For they have set out for the sake of the Name
Of our God of Justice and Wisdom
and are receiving nothing from the abusers and deceivers,
From the arrogant and privileged.
Therefore, we ought to support such persons,
so that we may be co-workers in the truth of our God of love.

From Luke 18: 1-8
Jesus told his disciples a parable
about the necessity for them to pray always without becoming weary.
Jesus said, “There was a judge in a certain town
who neither feared God nor respected any human being.
And a widow in that town used to come to him and say,
‘Render a just decision for me against my adversary.’

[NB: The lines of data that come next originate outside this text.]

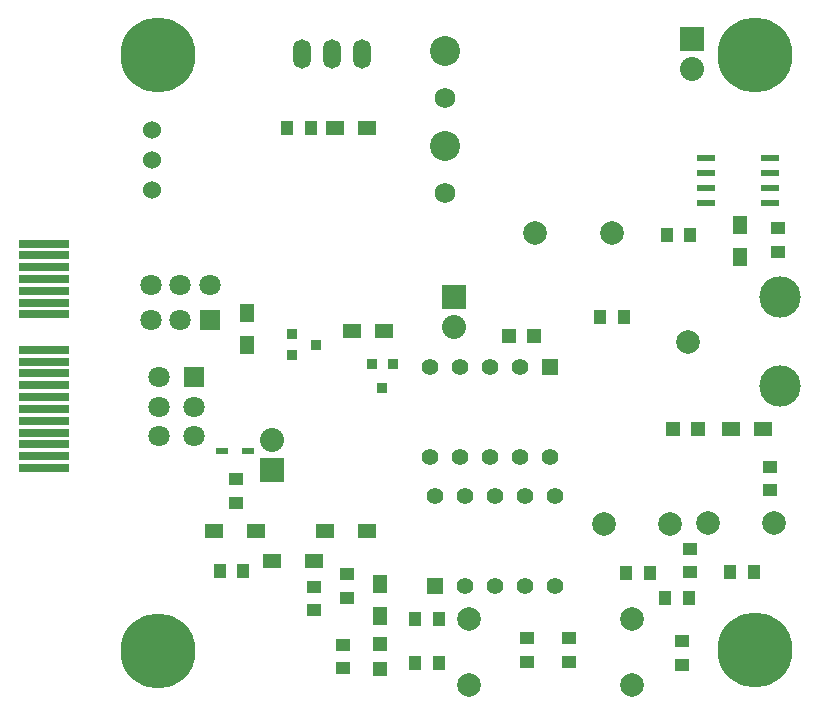
<source format=gts>
%FSLAX46Y46*%
G04 Gerber Fmt 4.6, Leading zero omitted, Abs format (unit mm)*
G04 Created by KiCad (PCBNEW (2014-10-27 BZR 5228)-product) date 22/05/2015 08:20:29*
%MOMM*%
G01*
G04 APERTURE LIST*
%ADD10C,0.100000*%
%ADD11R,1.250000X1.000000*%
%ADD12R,1.000000X1.250000*%
%ADD13R,4.200000X0.700000*%
%ADD14R,1.397000X1.397000*%
%ADD15C,1.397000*%
%ADD16C,1.998980*%
%ADD17C,3.500000*%
%ADD18C,2.000000*%
%ADD19R,1.800000X1.800000*%
%ADD20C,1.800000*%
%ADD21C,2.540000*%
%ADD22C,1.727200*%
%ADD23R,1.550000X0.600000*%
%ADD24C,1.524000*%
%ADD25O,1.501140X2.499360*%
%ADD26R,1.500000X1.300000*%
%ADD27R,1.300000X1.500000*%
%ADD28R,1.198880X1.198880*%
%ADD29C,6.350000*%
%ADD30R,2.032000X2.032000*%
%ADD31O,2.032000X2.032000*%
%ADD32R,0.914400X0.914400*%
%ADD33R,1.000760X0.599440*%
%ADD34R,1.600200X1.198880*%
G04 APERTURE END LIST*
D10*
D11*
X190900000Y-76400000D03*
X190900000Y-74400000D03*
D12*
X189550000Y-83350000D03*
X187550000Y-83350000D03*
D11*
X184150000Y-81350000D03*
X184150000Y-83350000D03*
D12*
X182050000Y-85500000D03*
X184050000Y-85500000D03*
D11*
X173900000Y-90900000D03*
X173900000Y-88900000D03*
X170350000Y-88900000D03*
X170350000Y-90900000D03*
D12*
X162900000Y-91000000D03*
X160900000Y-91000000D03*
X152050000Y-45700000D03*
X150050000Y-45700000D03*
D11*
X191600000Y-54200000D03*
X191600000Y-56200000D03*
D13*
X129500000Y-74500000D03*
X129500000Y-73500000D03*
X129500000Y-72500000D03*
X129500000Y-71500000D03*
X129500000Y-70500000D03*
X129500000Y-69500000D03*
X129500000Y-68500000D03*
X129500000Y-67500000D03*
X129500000Y-66500000D03*
X129500000Y-65500000D03*
X129500000Y-64500000D03*
X129500000Y-61500000D03*
X129500000Y-60500000D03*
X129500000Y-59500000D03*
X129500000Y-58500000D03*
X129500000Y-57500000D03*
X129500000Y-56500000D03*
X129500000Y-55500000D03*
D14*
X162560000Y-84455000D03*
D15*
X165100000Y-84455000D03*
X167640000Y-84455000D03*
X170180000Y-84455000D03*
X172720000Y-84455000D03*
X172720000Y-76835000D03*
X170180000Y-76835000D03*
X167640000Y-76835000D03*
X165100000Y-76835000D03*
X162560000Y-76835000D03*
D14*
X172339000Y-65913000D03*
D15*
X169799000Y-65913000D03*
X167259000Y-65913000D03*
X164719000Y-65913000D03*
X162179000Y-65913000D03*
X162179000Y-73533000D03*
X164719000Y-73533000D03*
X167259000Y-73533000D03*
X169799000Y-73533000D03*
X172339000Y-73533000D03*
D16*
X191242000Y-79146000D03*
X185654000Y-79146000D03*
X182492000Y-79246000D03*
X176904000Y-79246000D03*
X165496000Y-87258000D03*
X165496000Y-92846000D03*
X179254000Y-92892000D03*
X179254000Y-87304000D03*
D17*
X191800000Y-67600000D03*
X191800000Y-60000000D03*
D18*
X184000000Y-63800000D03*
D19*
X142200000Y-66800000D03*
D20*
X142200000Y-69300000D03*
X139200000Y-66800000D03*
X142200000Y-71800000D03*
X139200000Y-71800000D03*
X139200000Y-69300000D03*
D19*
X143500000Y-62000000D03*
D20*
X141000000Y-62000000D03*
X143500000Y-59000000D03*
X138500000Y-62000000D03*
X138500000Y-59000000D03*
X141000000Y-59000000D03*
D21*
X163461700Y-39199300D03*
D22*
X163461700Y-43199300D03*
D21*
X163461700Y-47199300D03*
D22*
X163461700Y-51199300D03*
D23*
X185501300Y-48234600D03*
X185501300Y-49504600D03*
X185501300Y-50774600D03*
X185501300Y-52044600D03*
X190901300Y-52044600D03*
X190901300Y-50774600D03*
X190901300Y-49504600D03*
X190901300Y-48234600D03*
D24*
X138600000Y-48460000D03*
X138600000Y-45920000D03*
X138600000Y-51000000D03*
D25*
X153893520Y-39451280D03*
X156433520Y-39451280D03*
X151353520Y-39451280D03*
D11*
X154800000Y-89450000D03*
X154800000Y-91450000D03*
D12*
X184200000Y-54800000D03*
X182200000Y-54800000D03*
D16*
X177599460Y-54600000D03*
X171000540Y-54600000D03*
D12*
X162900000Y-87250000D03*
X160900000Y-87250000D03*
D26*
X156850000Y-45700000D03*
X154150000Y-45700000D03*
D27*
X188400000Y-53950000D03*
X188400000Y-56650000D03*
D12*
X176550000Y-61700000D03*
X178550000Y-61700000D03*
D27*
X146700000Y-64050000D03*
X146700000Y-61350000D03*
D28*
X157900000Y-91499020D03*
X157900000Y-89400980D03*
X170949020Y-63300000D03*
X168850980Y-63300000D03*
X182750980Y-71200000D03*
X184849020Y-71200000D03*
D27*
X157950000Y-84300000D03*
X157950000Y-87000000D03*
D26*
X190350000Y-71200000D03*
X187650000Y-71200000D03*
D29*
X189700000Y-39500000D03*
X139100000Y-39500000D03*
X189700000Y-89900000D03*
X139100000Y-90000000D03*
D30*
X164150000Y-60000000D03*
D31*
X164150000Y-62540000D03*
D30*
X184300000Y-38200000D03*
D31*
X184300000Y-40740000D03*
D32*
X157211000Y-65684000D03*
X158989000Y-65684000D03*
X158100000Y-67716000D03*
X150484000Y-64939000D03*
X150484000Y-63161000D03*
X152516000Y-64050000D03*
D26*
X158250000Y-62900000D03*
X155550000Y-62900000D03*
D33*
X146749820Y-73100000D03*
X144550180Y-73100000D03*
D11*
X155100000Y-83500000D03*
X155100000Y-85500000D03*
X152350000Y-84550000D03*
X152350000Y-86550000D03*
D12*
X146350000Y-83250000D03*
X144350000Y-83250000D03*
D11*
X145750000Y-77450000D03*
X145750000Y-75450000D03*
D12*
X180750000Y-83400000D03*
X178750000Y-83400000D03*
D11*
X183500000Y-89150000D03*
X183500000Y-91150000D03*
D34*
X156850860Y-79800000D03*
X153249140Y-79800000D03*
X152350860Y-82350000D03*
X148749140Y-82350000D03*
X147450860Y-79800000D03*
X143849140Y-79800000D03*
D30*
X148800000Y-74700000D03*
D31*
X148800000Y-72160000D03*
M02*

</source>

For a long time the judge was unwilling, but eventually he thought,
‘While it is true that I neither fear God nor respect any human being,
because this widow keeps bothering me
I shall deliver a just decision for her
lest she finally come and strike me.'”

What might we learn from this parable?
Here’s how we can understand
What God’s chosen one said about this parable:
Pay attention to what the dishonest judge says.
If even a dishonest judge yields to persistent demands for justice,
How much more surely and swiftly
Will God secure the rights of Her loved ones
Who have been abused, silenced, cast out and denied justice.
The injustices done to them call out to God day and night.
Will God not answer them?
I tell you, God will see to it that justice is done for them surely.
But when God looks to us,
Will She find that we were persistent
In our faith and cooperation with those who seek justice here on earth?”